Как он нам объясняет, не бриться — дешевле! Зато потом можно будет купить хорошие дорогие лезвия для бритья. А пока можно не бриться, кто его здесь, в пустыне, видит?
После нашего трехмесячного заточения в песках у Абдуллы по-прежнему не будет ни единого пенни, он снова будет уповать на Аллаха — с извечным арабским фатализмом. Молить, чтобы Всевышний послал ему хоть какую-нибудь работу! А хитрец Аристид получит все деньги целехонькими.
— Что ты на них купишь? — спрашивает Макс.
— Другое такси. Получше этого.
— Ну хорошо, а что потом?
— А потом куплю еще одно!
Я отчетливо представляю себе такую картину: приезжаю лет через двадцать в Сирию, и вот он, Аристид, владелец большого гаража, богач и, вероятно, живет в огромном доме в Бейруте. Но даже тогда он не станет бриться в пустыне, чтобы сэкономить на лезвиях.
Вот он какой, Аристид, хотя воспитывали его чужие люди, а не родители-армяне, как случайно выяснилось.
Однажды мимо нас брели несколько бедуинов.

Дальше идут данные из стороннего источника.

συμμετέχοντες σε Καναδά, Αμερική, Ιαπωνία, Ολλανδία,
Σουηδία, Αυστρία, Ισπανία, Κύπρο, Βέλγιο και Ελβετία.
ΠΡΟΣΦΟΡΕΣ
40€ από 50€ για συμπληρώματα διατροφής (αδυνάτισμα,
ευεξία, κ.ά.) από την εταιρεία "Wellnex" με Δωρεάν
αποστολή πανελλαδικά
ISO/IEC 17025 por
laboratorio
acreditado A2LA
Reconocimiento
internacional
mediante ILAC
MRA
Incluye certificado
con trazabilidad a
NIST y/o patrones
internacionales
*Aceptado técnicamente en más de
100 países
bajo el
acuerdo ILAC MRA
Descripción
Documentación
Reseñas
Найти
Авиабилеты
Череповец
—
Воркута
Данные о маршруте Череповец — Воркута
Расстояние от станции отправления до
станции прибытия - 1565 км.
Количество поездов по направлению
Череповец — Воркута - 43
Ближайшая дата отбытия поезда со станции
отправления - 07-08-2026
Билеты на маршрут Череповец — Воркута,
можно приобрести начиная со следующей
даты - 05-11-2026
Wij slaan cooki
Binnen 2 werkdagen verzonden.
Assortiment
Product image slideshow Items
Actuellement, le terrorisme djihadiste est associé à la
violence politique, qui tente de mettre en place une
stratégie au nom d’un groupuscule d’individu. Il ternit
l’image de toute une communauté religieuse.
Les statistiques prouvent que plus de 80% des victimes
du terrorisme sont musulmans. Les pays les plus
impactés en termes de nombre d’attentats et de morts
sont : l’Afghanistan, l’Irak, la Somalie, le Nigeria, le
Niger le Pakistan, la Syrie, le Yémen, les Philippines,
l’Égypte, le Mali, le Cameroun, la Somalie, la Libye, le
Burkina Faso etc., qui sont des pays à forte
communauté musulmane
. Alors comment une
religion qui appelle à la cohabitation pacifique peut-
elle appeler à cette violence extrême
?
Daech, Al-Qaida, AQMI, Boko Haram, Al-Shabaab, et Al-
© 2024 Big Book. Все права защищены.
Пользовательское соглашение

И вдруг они окликают Аристида, а он взволнованно кричит что-то им в ответ, размахивая руками.
— Это племя анаиза, мое племя!
— Как это? — спрашивает Макс.
Тогда Аристид с обычной своей мягкой улыбкой объясняет: когда ему было лет семь, его вместе с родными турки бросили в глубокую яму, облили смолой и подожгли. Мать с отцом и двое братьев и сестер сгорели заживо, но сам он оказался под их телами и уцелел. Когда турки ушли, его нашел кто-то из племени анаиза. Так Аристид стал членом их племени, их приемным сыном. Воспитывали его как араба, он вместе со всеми кочевал по пастбищам. Когда ему исполнилось восемнадцать, он отправился в Мосул, и там при оформлении паспорта ему велели указать национальность. Он назвался армянином. Но сыновнюю привязанность к людям, которые его вырастили, он чувствует и поныне, а племя анаиза считает его своим.
Втайне я даже восхищаюсь его потрясающей самодостаточностью.
Вечно всех и вся критикует, и это, похоже, приносит ему мрачное удовлетворение.
У меня очередная неприятность — что-то стряслось с ногами; они стали настолько разными, что при ходьбе в моей походке заметен явный крен. Что это? Первые симптомы некой тропической болезни? Я спрашиваю Макса, не заметил ли он, что я в последнее время хожу не совсем прямо.
— Но ведь ты совсем не пьешь, — изумляется он и вздыхает:
— Видит Бог, я так старался привить тебе вкус к хорошим винам.
В ответ я тоже виновато вздыхаю. У каждого человека непременно есть какая-нибудь злосчастная слабость, с которой он сражается всю жизнь. Лично мне, увы, не дано ощутить прелесть табака и крепких напитков. Если бы я хотя бы осуждала тех, кто курит и любит выпить… Но я с такой завистью смотрю на гордых дам с сигаретами в длинных мундштуках, небрежно стряхивающих пепел, я же тем временем ищу укромный уголок, чтобы припрятать где-нибудь свой бокал, который даже не пригубила.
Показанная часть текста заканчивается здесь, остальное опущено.